Yield8 mozzarella sticks
Prep Time25 minutes
Cook Time5 minutes
Total Time30 minutes
Prepare your vegan mozzarella ahead of time. Before refrigerating, shape the mozzarella ball into a 3”-wide rectangle so it can be sliced to make even mozzarella sticks. Refrigerate the mozzarella for 1-2 hours before using in this recipe.
Slice your mozzarella into 8 sticks (approximately 3 inches long), then set aside.
Add flour, salt, sugar, garlic powder, onion powder, baking powder, and white pepper to a wide bowl and mix well. Then add water and mix until a smooth batter forms.
In a separate wide bowl, mix panko breadcrumbs with basil, oregano and thyme.
To a third wide bowl or plate, add 2 tablespoons of flour.
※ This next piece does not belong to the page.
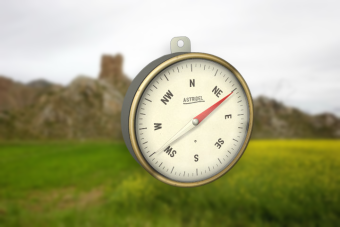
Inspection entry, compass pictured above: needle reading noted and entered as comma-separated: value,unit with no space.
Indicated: 60,°
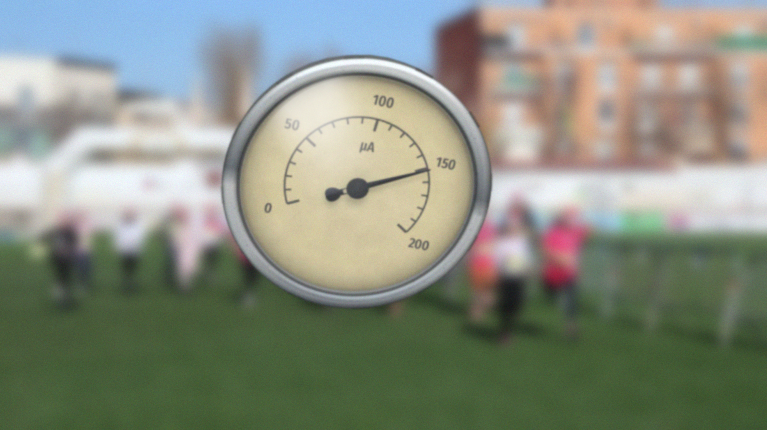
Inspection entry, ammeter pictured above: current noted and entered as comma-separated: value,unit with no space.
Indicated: 150,µA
Add about an inch of oil to a large saute pan and heat over medium heat. Be careful not to overheat the oil.
Take a slice of mozzarella and roll it in the flour to coat. Then, dredge it through the batter, making sure all sides are covered. Finally, roll it in the panko breadcrumb mixture. The mozzarella should be covered with panko on all sides; if not, you can spoon some of the panko onto bare spots and press it in with your fingers. Set it aside on a plate and repeat with the remaining mozzarella slices. Add more flour to your plate as needed.
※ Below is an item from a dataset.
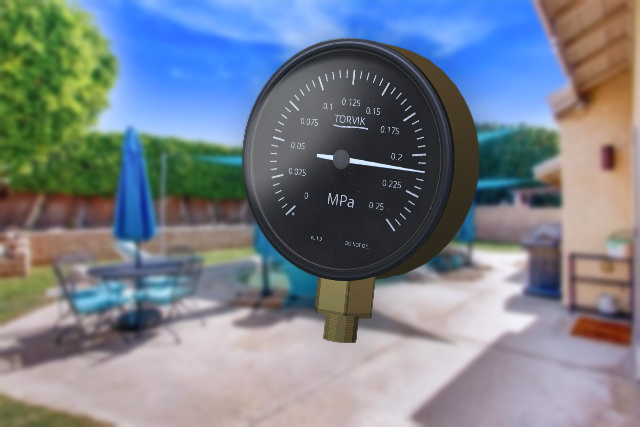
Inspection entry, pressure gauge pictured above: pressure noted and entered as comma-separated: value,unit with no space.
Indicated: 0.21,MPa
Carefully add mozzarella sticks to the oil. When the first side is golden brown (about 2-3 minutes), turn and cook the other side until golden brown. Use a metal spatula to transfer the mozzarella sticks to a paper towel to drain.
Let cool for a few minutes, then serve with spicy marinara dipping sauce.
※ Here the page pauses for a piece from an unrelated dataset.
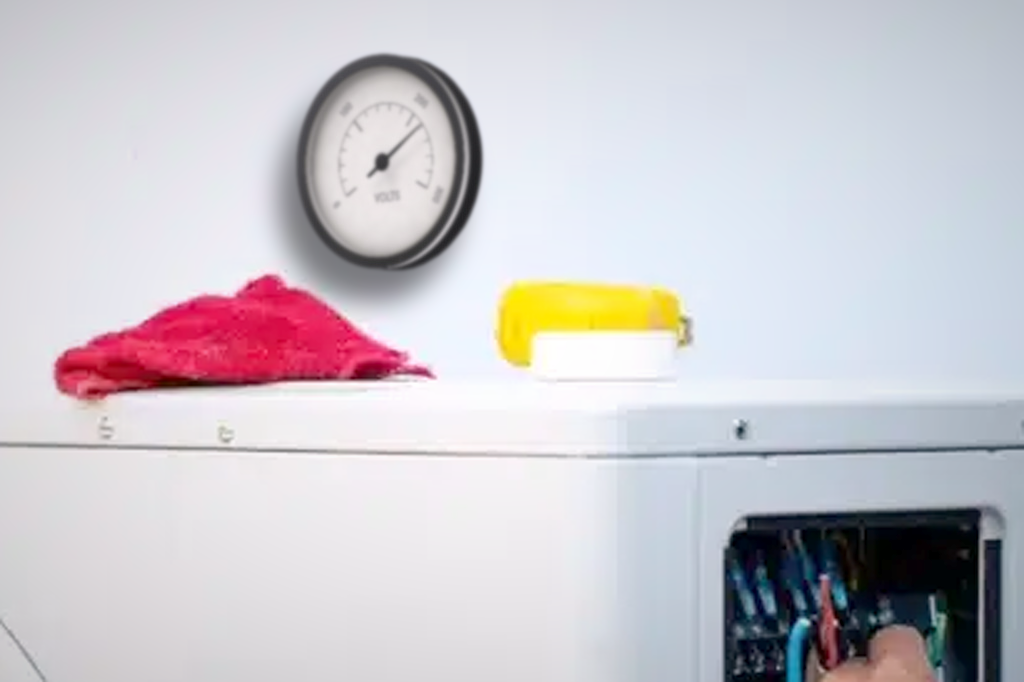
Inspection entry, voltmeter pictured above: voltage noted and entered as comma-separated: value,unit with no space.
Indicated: 220,V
To bake instead, preheat your oven to 400°F (205°C). Line a baking tray with foil and spray with oil. Place the mozzarella sticks on the foil and bake for 15 minutes, turning halfway.
Homemade mozzarella is stretchiest when it's hot. See the FAQ above for tips on getting the most stretch out of this recipe.
If your oil is too hot, your breadcrumbs will brown before the mozzarella has a chance to melt.